● Problem to work on
Could you set down exactly the lines of the data below, starting at the one that holds "(disableapertmacros no)" and ending at the one that holds "(plotvalue yes)", both included, and only those?
+++
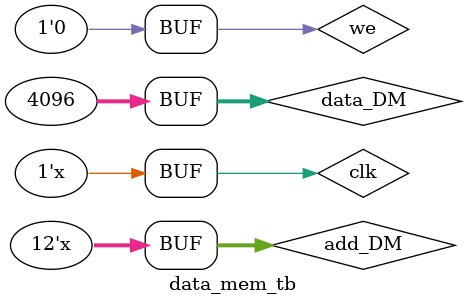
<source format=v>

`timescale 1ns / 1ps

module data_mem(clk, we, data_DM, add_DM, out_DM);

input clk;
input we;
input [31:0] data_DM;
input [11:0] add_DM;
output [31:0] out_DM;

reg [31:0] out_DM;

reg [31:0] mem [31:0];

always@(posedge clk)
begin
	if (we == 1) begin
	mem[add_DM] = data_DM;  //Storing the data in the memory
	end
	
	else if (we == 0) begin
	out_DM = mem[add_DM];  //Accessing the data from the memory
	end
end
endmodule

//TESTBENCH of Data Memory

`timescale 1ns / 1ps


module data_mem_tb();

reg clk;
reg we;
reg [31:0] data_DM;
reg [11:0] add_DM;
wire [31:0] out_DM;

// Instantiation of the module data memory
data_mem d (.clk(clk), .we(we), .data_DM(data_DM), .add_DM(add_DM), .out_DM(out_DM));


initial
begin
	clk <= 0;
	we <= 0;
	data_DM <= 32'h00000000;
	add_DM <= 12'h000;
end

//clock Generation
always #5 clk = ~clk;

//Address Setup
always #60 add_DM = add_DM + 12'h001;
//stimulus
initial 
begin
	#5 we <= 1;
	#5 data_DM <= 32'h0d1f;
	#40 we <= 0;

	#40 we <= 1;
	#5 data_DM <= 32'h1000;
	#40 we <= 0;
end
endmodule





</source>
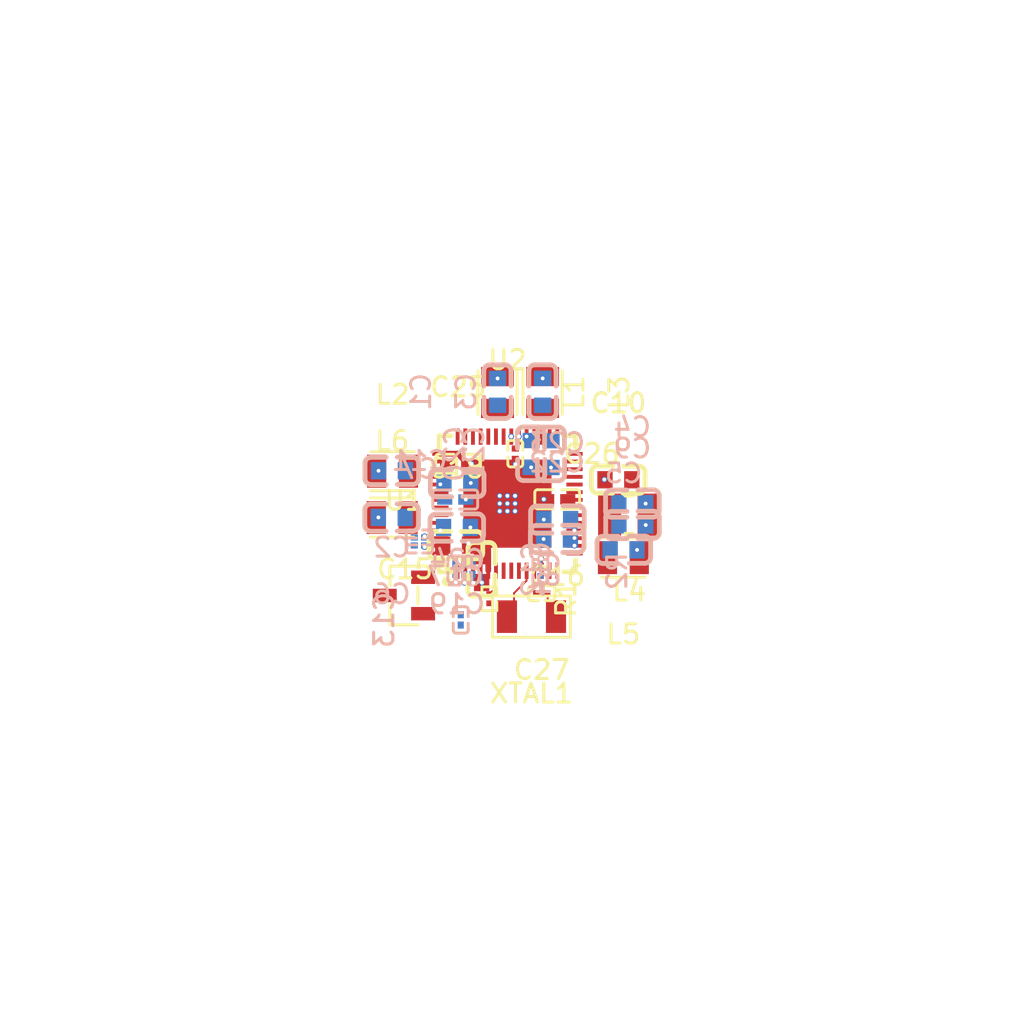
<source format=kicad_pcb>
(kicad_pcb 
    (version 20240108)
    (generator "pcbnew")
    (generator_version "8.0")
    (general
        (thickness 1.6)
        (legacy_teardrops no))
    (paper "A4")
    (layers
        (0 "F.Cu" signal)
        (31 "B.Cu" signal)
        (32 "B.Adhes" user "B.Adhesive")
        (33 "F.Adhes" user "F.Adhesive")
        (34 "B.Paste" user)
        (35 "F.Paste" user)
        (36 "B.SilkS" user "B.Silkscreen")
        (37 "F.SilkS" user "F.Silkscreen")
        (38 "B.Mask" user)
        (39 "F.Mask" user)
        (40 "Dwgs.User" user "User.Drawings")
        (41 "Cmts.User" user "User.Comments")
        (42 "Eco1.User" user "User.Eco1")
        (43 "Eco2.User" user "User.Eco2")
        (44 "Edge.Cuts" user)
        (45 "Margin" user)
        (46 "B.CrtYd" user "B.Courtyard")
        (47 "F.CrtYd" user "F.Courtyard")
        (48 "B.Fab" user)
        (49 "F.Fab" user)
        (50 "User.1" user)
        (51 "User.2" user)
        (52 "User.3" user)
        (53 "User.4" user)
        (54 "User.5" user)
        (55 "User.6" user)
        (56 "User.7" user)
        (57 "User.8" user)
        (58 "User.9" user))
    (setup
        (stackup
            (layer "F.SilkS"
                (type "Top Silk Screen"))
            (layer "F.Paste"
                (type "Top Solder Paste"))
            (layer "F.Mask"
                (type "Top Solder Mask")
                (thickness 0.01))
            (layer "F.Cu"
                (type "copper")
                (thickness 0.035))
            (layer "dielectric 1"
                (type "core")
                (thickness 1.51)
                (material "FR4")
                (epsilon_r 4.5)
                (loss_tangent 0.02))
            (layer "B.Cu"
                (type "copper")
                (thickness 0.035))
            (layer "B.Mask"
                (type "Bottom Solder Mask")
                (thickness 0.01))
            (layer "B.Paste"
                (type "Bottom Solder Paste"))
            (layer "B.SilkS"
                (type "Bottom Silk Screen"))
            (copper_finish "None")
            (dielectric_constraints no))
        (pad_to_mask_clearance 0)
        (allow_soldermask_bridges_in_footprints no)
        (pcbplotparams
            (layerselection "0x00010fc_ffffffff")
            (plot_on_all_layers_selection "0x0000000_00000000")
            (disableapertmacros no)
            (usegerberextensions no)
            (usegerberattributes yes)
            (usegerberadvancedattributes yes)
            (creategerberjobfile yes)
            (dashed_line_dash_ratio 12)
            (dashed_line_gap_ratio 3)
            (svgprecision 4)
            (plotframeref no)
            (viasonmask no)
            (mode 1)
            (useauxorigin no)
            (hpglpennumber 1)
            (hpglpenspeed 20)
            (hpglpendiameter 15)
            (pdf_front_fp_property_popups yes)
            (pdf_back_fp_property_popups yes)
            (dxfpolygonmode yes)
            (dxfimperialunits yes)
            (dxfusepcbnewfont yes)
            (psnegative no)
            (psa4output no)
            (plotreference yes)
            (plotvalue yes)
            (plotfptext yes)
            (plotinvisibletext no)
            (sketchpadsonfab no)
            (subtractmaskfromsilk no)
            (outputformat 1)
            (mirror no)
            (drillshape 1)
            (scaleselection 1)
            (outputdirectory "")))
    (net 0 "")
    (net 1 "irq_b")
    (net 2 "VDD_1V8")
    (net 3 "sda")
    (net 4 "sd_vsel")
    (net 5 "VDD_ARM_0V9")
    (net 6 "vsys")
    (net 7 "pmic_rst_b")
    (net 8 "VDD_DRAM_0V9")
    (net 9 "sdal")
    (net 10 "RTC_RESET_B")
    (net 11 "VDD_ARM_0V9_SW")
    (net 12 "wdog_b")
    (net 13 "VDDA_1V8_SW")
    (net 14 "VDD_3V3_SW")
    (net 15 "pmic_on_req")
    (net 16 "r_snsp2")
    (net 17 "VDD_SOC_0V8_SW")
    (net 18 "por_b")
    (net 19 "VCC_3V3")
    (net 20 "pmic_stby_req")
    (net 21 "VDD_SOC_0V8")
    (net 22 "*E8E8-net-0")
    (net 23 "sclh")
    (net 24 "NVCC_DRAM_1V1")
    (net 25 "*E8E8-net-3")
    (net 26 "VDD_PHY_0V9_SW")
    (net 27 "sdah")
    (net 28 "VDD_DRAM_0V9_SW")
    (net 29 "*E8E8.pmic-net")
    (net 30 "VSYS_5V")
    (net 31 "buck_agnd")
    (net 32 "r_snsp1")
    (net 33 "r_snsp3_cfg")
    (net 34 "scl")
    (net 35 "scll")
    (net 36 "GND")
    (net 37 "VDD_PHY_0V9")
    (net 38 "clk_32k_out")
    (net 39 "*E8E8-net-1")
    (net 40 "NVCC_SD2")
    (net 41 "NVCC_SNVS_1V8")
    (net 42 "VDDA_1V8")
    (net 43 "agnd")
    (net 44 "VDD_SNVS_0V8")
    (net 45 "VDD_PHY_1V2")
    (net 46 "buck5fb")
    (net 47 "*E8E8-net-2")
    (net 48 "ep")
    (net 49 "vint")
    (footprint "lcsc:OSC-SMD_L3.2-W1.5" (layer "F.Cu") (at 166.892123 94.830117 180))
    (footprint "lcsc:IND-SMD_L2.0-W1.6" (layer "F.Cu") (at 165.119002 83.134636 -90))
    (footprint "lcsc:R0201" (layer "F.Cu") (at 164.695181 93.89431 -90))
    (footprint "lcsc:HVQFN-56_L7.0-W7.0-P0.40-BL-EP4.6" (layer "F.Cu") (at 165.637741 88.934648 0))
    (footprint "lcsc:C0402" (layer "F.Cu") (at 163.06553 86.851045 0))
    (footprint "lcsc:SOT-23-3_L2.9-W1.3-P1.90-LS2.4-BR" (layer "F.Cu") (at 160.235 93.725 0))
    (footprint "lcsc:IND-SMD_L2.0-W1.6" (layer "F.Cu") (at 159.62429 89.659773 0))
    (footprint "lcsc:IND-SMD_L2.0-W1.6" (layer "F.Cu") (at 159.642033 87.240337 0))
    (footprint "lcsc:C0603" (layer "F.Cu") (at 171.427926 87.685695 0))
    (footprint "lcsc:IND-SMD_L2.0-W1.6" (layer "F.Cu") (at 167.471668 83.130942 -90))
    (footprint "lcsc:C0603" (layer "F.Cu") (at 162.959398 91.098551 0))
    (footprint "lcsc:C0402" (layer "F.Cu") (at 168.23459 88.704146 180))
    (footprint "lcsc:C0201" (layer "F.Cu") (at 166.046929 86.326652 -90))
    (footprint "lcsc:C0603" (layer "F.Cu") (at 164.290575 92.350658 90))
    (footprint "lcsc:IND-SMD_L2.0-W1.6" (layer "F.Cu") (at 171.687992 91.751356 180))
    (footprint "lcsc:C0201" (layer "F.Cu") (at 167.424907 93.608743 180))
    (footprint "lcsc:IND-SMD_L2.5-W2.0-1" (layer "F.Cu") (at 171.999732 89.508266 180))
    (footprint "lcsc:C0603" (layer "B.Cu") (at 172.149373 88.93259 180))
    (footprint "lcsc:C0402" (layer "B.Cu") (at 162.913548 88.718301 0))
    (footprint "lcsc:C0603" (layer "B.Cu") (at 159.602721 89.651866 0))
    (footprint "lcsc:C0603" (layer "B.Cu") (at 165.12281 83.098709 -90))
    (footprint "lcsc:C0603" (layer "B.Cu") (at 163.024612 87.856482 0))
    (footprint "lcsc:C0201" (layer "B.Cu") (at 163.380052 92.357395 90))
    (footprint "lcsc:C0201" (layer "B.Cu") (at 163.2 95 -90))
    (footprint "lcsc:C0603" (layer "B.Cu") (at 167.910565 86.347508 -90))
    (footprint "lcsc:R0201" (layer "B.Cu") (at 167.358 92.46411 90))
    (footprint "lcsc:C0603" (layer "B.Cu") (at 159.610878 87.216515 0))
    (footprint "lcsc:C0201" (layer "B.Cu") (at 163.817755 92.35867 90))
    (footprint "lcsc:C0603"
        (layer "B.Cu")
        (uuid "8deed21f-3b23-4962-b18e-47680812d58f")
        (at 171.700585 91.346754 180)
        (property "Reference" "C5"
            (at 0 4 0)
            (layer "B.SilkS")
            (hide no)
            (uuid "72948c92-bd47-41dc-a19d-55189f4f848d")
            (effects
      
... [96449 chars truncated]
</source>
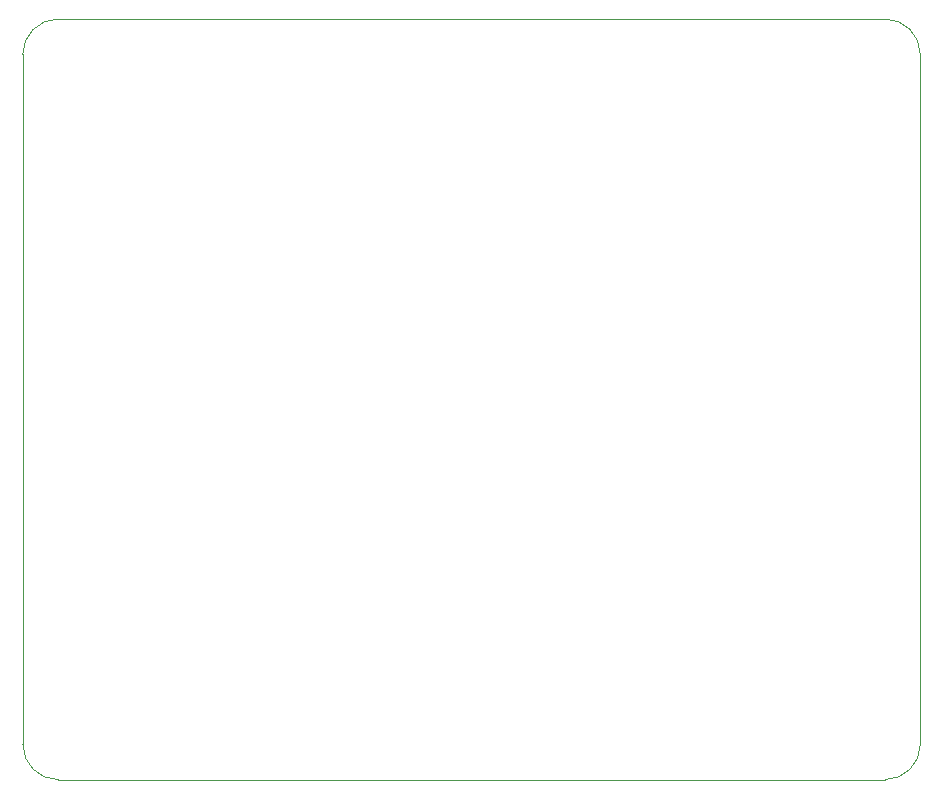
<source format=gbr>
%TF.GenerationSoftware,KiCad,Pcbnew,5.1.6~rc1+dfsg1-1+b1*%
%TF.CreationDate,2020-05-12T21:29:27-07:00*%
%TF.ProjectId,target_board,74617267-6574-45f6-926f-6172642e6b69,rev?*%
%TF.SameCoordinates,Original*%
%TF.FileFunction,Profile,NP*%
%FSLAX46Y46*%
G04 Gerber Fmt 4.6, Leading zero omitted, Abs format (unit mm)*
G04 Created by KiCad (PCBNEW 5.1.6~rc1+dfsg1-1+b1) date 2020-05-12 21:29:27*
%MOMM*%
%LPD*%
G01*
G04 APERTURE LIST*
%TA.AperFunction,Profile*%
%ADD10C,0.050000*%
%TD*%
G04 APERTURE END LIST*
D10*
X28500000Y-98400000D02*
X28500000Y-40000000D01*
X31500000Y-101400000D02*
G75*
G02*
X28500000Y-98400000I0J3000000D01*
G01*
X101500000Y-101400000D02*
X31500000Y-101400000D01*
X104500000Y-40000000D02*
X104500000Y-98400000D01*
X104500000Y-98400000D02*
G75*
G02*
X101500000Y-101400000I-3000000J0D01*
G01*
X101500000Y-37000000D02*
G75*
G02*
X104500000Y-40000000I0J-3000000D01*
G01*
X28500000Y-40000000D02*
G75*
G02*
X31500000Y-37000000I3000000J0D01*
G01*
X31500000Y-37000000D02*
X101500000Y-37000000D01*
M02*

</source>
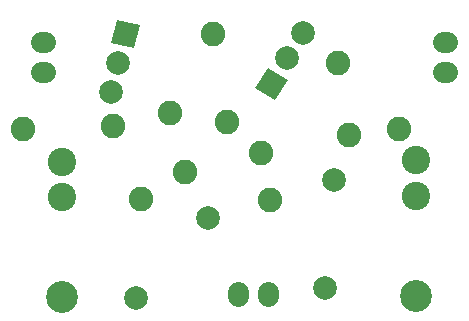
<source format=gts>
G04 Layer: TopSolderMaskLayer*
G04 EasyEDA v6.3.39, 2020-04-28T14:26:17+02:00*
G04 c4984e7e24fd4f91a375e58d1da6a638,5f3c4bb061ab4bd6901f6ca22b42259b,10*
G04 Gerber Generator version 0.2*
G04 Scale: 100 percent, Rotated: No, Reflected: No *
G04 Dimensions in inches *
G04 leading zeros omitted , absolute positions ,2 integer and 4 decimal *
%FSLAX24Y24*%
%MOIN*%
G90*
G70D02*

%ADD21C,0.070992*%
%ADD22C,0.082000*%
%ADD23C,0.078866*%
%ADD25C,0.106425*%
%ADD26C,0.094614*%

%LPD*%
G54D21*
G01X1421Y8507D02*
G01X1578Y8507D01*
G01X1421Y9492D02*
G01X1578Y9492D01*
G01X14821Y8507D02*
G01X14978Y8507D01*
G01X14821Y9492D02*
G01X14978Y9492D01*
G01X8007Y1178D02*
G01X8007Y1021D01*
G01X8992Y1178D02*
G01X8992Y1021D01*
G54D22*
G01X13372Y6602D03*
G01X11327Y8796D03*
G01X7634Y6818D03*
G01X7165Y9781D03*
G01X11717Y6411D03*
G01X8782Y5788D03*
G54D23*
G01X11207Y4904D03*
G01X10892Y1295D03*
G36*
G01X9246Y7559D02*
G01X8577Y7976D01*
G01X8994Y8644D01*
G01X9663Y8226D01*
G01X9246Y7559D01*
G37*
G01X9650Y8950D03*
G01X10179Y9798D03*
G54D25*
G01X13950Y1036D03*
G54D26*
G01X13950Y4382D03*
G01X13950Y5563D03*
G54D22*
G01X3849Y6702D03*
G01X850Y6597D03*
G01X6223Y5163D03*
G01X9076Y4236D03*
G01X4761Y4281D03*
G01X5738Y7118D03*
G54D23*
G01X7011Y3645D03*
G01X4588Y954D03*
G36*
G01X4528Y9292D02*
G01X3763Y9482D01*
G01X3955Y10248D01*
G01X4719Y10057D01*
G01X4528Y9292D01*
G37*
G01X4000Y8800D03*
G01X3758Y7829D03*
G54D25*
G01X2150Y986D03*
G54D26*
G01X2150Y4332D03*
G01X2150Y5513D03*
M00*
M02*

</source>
+++
● Exercise result
            (disableapertmacros no)
            (usegerberextensions no)
            (usegerberattributes yes)
            (usegerberadvancedattributes yes)
            (creategerberjobfile yes)
            (dashed_line_dash_ratio 12)
            (dashed_line_gap_ratio 3)
            (svgprecision 4)
            (plotframeref no)
            (viasonmask no)
            (mode 1)
            (useauxorigin no)
            (hpglpennumber 1)
            (hpglpenspeed 20)
            (hpglpendiameter 15)
            (pdf_front_fp_property_popups yes)
            (pdf_back_fp_property_popups yes)
            (dxfpolygonmode yes)
            (dxfimperialunits yes)
            (dxfusepcbnewfont yes)
            (psnegative no)
            (psa4output no)
            (plotreference yes)
            (plotvalue yes)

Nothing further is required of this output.